- _Exercise directions_
Below are some records; copy them word for word and drop the pictures.

- _Exercise data_
┄┄┄┄┄┄┄┄┄┄

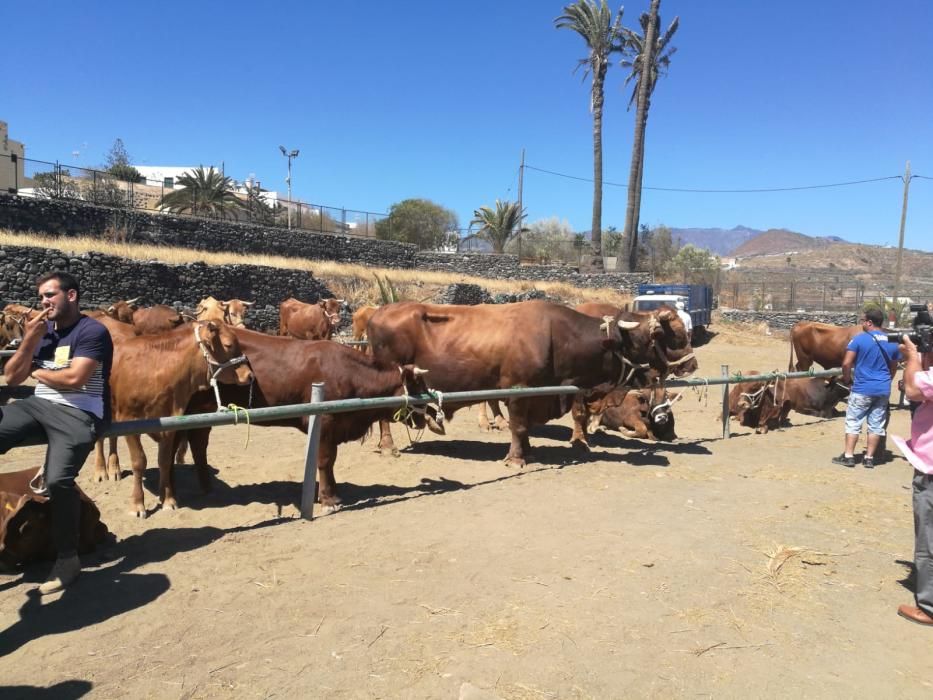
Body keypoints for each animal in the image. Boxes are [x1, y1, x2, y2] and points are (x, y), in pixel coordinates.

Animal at [108, 322, 255, 516]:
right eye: (229, 345)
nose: (249, 375)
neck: (156, 372)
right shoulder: (129, 420)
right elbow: (139, 462)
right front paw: (138, 504)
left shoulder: (171, 422)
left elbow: (164, 460)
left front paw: (167, 499)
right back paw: (106, 471)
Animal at [364, 300, 676, 464]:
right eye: (646, 339)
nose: (659, 371)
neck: (556, 335)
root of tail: (379, 311)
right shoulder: (517, 390)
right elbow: (518, 425)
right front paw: (516, 458)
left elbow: (524, 427)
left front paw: (527, 451)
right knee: (383, 417)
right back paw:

┄┄┄┄┄┄┄┄┄┄

- _Your solution_
Body keypoints for each animal in the image. Boxes are [x1, y1, x2, y2] and points are (x, y), in pixel coordinates.

Animal at [108, 322, 255, 516]:
right eye: (229, 345)
nose: (249, 375)
neck: (156, 372)
right shoulder: (129, 420)
right elbow: (139, 462)
right front paw: (138, 504)
left shoulder: (171, 422)
left elbow: (164, 460)
left front paw: (167, 499)
right back paw: (106, 471)
Animal at [364, 300, 676, 464]:
right eye: (646, 339)
nose: (659, 371)
neck: (556, 335)
root of tail: (379, 311)
right shoulder: (517, 390)
right elbow: (518, 425)
right front paw: (516, 458)
left elbow: (524, 427)
left front paw: (527, 451)
right knee: (383, 417)
right back paw:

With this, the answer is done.